*** Opening DOCUMENT TEXT ***

The 2019 Major League Rugby Final was the championship match of the 2nd season of Major League Rugby (MLR), a rugby union club competition in the United States. It was played on June 16, 2019, at Torero Stadium in San Diego, California, between the San Diego Legion and the Seattle Seawolves.

San Diego and Seattle finished first and second in the regular season, respectively, and advanced to the final after defeating New York and Toronto in the semifinals. The Seattle team was the defending champion, having won the 2018 final. Seattle defeated San Diego 26–23 in the 2019 final to take their second championship title.

Background

The 2019 Major League Rugby season began in January 2019 with nine teams all playing each other home and away. The Seattle Seawolves won the previous season's championship, defeating the Glendale Raptors at Torero Stadium in San Diego.

Seattle and San Diego played each other twice during the regular season, ending in 17–13 and 28–22 victories for the Legion.

*** Closing DOCUMENT TEXT ***
*** Opening LISTED ENTRIES ***

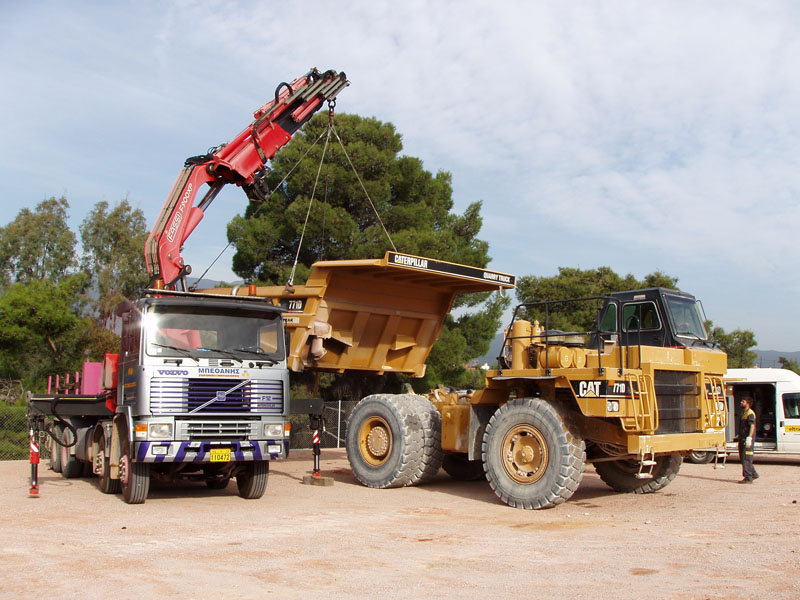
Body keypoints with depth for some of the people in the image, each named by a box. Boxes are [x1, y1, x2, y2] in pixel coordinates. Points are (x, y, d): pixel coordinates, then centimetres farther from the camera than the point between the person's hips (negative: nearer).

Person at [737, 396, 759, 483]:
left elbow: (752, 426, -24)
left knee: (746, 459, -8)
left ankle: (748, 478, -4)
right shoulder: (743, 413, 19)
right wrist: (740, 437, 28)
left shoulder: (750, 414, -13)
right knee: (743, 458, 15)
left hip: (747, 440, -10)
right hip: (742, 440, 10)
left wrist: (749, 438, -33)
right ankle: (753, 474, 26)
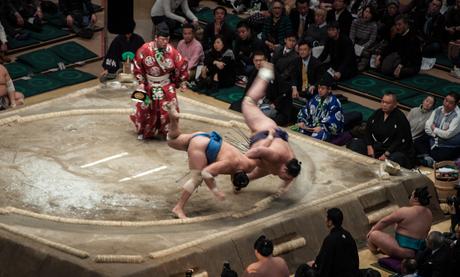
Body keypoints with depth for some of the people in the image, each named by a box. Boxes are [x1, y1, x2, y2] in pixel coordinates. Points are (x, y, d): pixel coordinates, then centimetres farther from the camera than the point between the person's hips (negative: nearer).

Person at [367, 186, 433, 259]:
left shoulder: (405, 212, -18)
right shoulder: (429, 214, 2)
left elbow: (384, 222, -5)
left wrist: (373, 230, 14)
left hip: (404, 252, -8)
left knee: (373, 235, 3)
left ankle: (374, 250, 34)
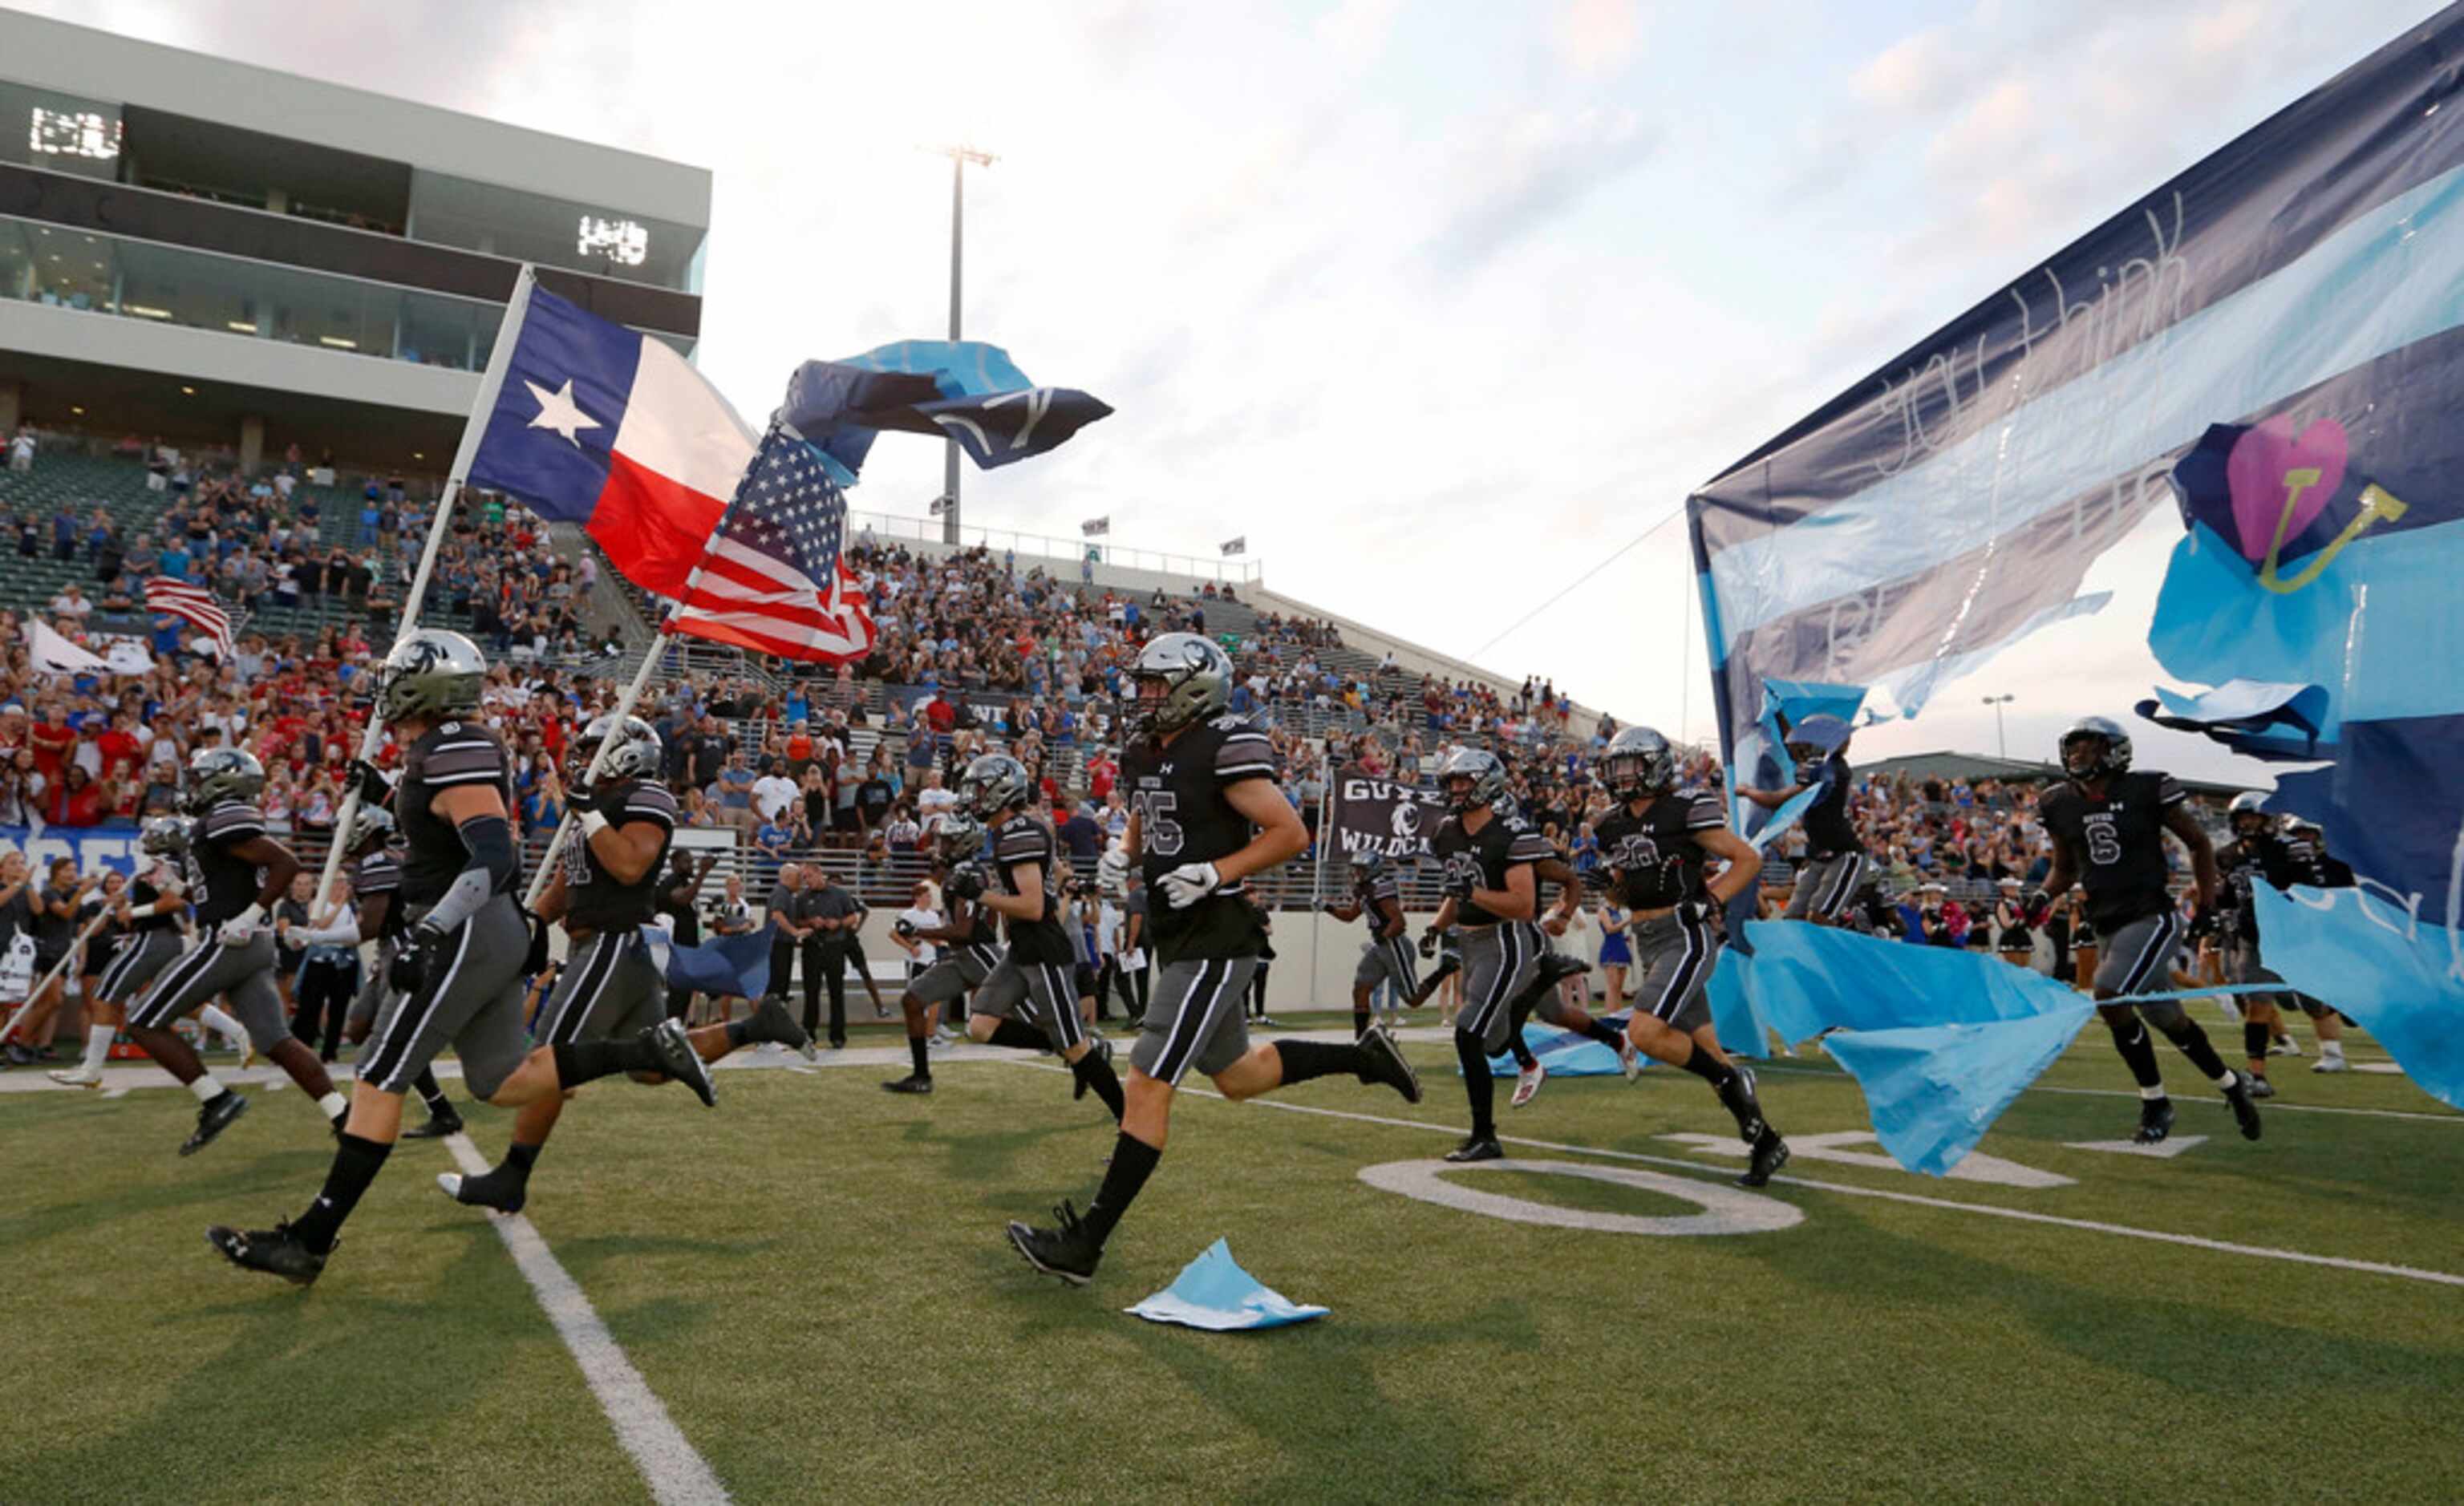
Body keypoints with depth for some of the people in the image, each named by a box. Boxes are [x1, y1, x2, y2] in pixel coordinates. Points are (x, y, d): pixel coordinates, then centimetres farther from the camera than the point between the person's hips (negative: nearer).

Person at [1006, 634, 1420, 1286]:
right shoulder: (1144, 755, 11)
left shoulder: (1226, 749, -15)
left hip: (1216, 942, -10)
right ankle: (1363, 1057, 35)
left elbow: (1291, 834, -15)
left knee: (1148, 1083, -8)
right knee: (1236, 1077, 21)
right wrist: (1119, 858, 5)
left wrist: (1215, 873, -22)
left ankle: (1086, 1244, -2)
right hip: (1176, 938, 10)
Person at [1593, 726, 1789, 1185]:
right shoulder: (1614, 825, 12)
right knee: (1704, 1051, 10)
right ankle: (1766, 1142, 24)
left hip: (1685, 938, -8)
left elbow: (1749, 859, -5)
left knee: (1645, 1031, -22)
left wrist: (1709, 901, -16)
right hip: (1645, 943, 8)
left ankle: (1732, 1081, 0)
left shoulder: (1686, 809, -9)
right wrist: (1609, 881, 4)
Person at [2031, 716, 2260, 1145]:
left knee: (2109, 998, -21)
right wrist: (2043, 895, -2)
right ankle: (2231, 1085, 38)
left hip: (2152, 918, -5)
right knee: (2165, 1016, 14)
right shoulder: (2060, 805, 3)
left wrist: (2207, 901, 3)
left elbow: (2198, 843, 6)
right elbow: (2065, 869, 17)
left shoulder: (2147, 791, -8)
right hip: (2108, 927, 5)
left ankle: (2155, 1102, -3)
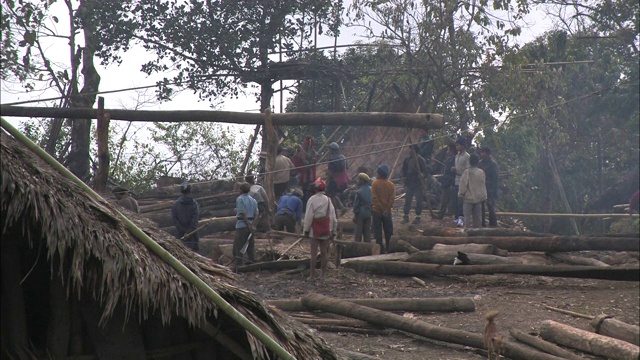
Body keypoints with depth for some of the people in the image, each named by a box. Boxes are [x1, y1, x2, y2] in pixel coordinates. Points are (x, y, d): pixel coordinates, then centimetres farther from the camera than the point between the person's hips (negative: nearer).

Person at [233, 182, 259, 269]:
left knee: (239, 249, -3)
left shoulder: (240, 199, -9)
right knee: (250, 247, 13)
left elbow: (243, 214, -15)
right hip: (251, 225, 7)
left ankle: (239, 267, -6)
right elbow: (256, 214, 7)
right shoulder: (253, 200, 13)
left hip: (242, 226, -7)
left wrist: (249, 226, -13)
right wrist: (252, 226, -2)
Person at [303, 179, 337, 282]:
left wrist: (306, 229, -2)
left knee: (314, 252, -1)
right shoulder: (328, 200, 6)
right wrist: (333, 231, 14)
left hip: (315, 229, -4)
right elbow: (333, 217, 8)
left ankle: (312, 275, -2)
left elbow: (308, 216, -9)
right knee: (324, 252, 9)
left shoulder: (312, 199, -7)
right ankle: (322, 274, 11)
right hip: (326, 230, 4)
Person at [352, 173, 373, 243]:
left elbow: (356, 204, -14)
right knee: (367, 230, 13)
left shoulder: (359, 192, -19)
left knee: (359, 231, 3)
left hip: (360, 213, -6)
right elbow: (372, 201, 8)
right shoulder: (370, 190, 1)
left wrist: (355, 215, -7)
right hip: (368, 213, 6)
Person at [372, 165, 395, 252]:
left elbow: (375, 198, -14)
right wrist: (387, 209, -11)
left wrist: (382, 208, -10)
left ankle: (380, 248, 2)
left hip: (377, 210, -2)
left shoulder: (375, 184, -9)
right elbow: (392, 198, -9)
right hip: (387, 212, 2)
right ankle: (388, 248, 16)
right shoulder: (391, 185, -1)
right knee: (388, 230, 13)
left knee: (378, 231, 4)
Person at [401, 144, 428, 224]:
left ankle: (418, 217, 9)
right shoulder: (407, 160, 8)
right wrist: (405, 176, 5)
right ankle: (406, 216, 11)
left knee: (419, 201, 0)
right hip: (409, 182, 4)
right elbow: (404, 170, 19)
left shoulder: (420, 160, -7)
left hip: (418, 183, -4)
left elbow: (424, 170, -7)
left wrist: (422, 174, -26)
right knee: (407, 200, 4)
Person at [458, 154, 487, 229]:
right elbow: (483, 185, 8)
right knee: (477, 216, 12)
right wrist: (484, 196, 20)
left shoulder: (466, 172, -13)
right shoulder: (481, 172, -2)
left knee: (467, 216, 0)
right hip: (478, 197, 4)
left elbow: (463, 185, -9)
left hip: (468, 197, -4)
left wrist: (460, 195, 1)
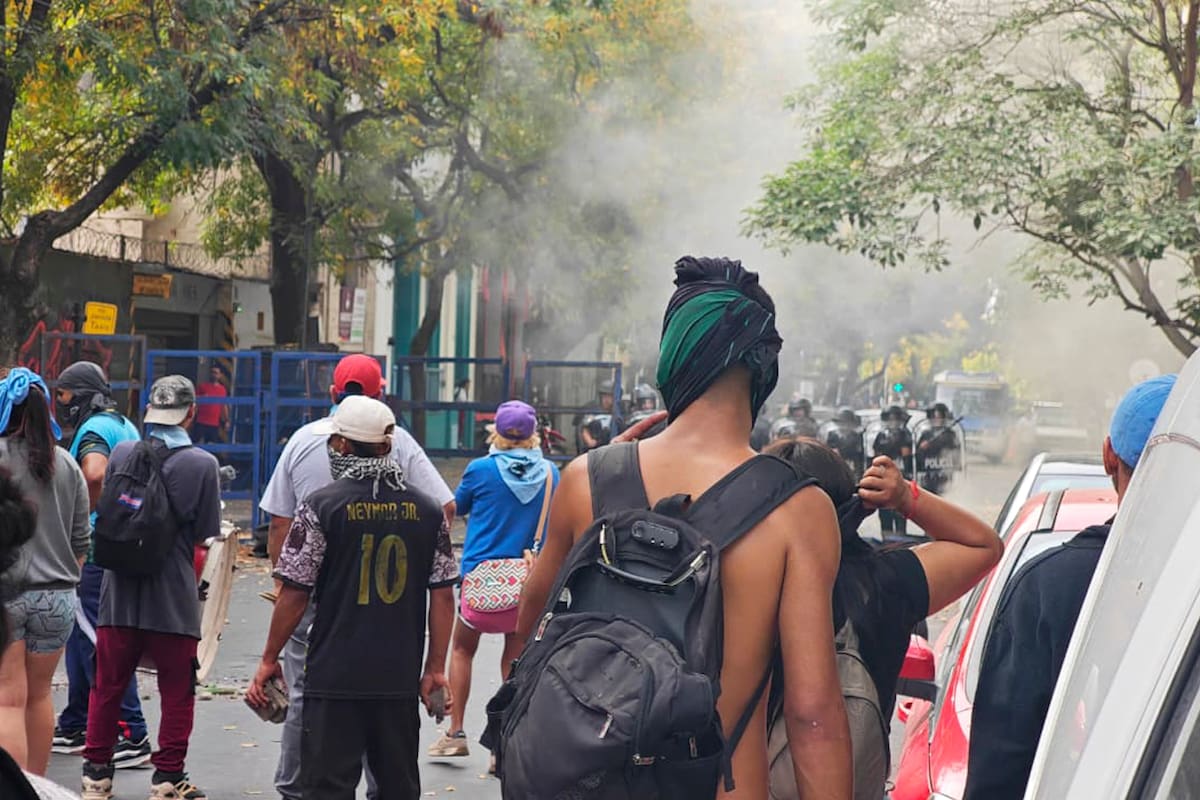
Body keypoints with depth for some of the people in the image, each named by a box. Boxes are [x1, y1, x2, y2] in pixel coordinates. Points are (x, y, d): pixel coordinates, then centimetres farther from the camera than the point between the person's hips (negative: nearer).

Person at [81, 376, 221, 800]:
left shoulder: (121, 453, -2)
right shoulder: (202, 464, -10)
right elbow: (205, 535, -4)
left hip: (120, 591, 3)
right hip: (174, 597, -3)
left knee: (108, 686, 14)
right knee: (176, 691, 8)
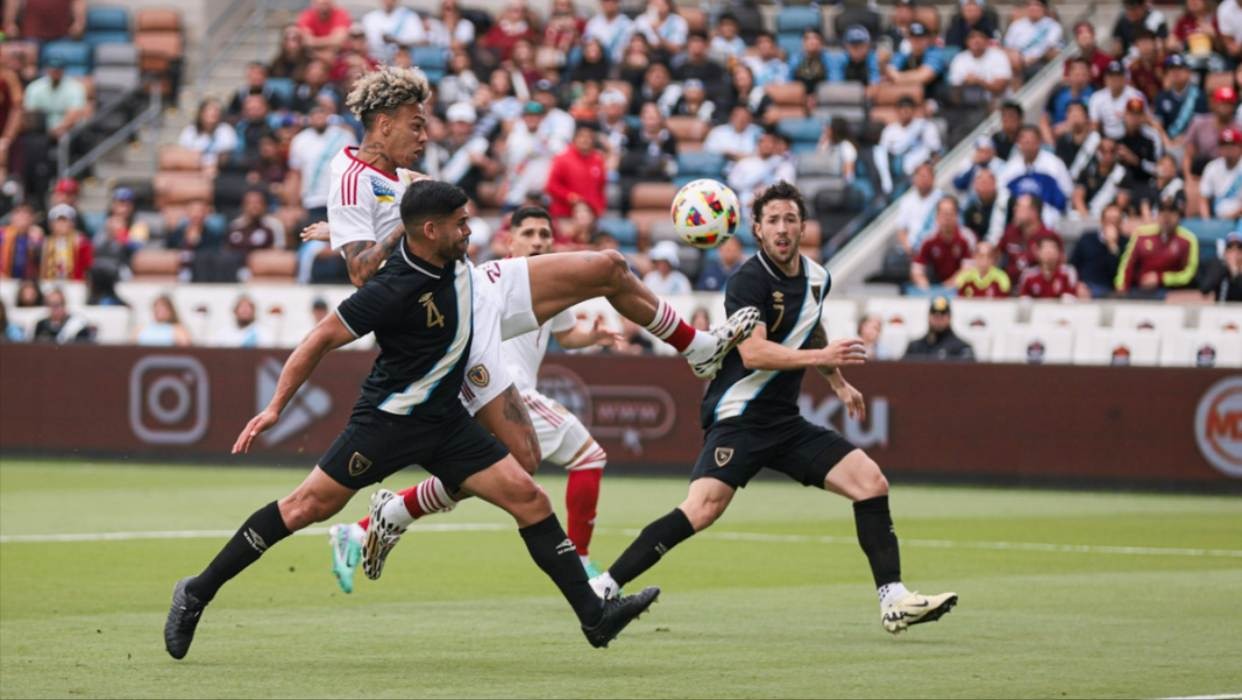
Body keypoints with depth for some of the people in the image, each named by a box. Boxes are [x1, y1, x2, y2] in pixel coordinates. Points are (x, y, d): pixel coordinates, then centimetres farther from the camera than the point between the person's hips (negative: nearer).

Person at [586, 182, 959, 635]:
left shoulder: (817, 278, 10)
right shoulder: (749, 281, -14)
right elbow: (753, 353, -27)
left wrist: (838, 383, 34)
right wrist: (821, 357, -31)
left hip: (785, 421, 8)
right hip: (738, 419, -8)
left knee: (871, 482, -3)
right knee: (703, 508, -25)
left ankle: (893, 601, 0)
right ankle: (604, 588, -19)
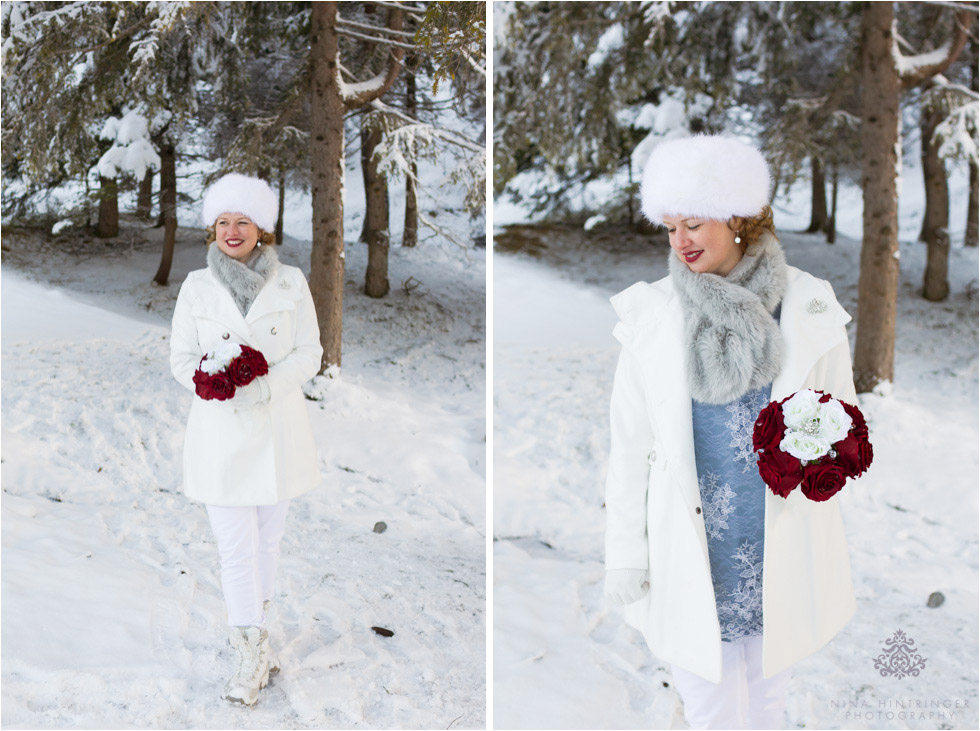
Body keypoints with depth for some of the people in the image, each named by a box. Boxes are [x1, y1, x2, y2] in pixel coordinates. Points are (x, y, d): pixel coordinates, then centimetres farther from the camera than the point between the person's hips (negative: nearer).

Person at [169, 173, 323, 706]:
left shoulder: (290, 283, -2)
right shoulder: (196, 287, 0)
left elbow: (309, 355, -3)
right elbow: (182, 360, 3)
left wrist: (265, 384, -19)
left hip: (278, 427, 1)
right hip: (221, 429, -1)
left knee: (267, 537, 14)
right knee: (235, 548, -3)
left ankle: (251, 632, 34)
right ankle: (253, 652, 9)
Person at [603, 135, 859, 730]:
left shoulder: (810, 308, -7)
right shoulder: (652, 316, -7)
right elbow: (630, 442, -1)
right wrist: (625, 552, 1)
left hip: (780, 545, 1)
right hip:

*** Closing LISTED ENTRIES ***

## EXERCISE PROMPT
Continue the account of the 2019 Major League Rugby Final from the point where it stops.

## ANSWER TO THIS EXERCISE
Venue

Torero Stadium, home field of Major League Rugby team San Diego Legion, was selected as the venue for the final after the team finished as the top seed in the regular season. The stadium with a seating capacity of 6,000 on the campus of the University of San Diego is also home to the various athletics teams of the university.

Broadcasting

The match was broadcast nationally on CBS. It received a rating of 0.34 (510,000).

Match

Details

Post-match

The defending champion Seattle Seawolves was once again awarded the "America's Championship Shield", which was changed to a  metal shield in the shape of the MLR logo. Seawolves scrum-half JP Smith was named the MLR Championship Series "man of the match".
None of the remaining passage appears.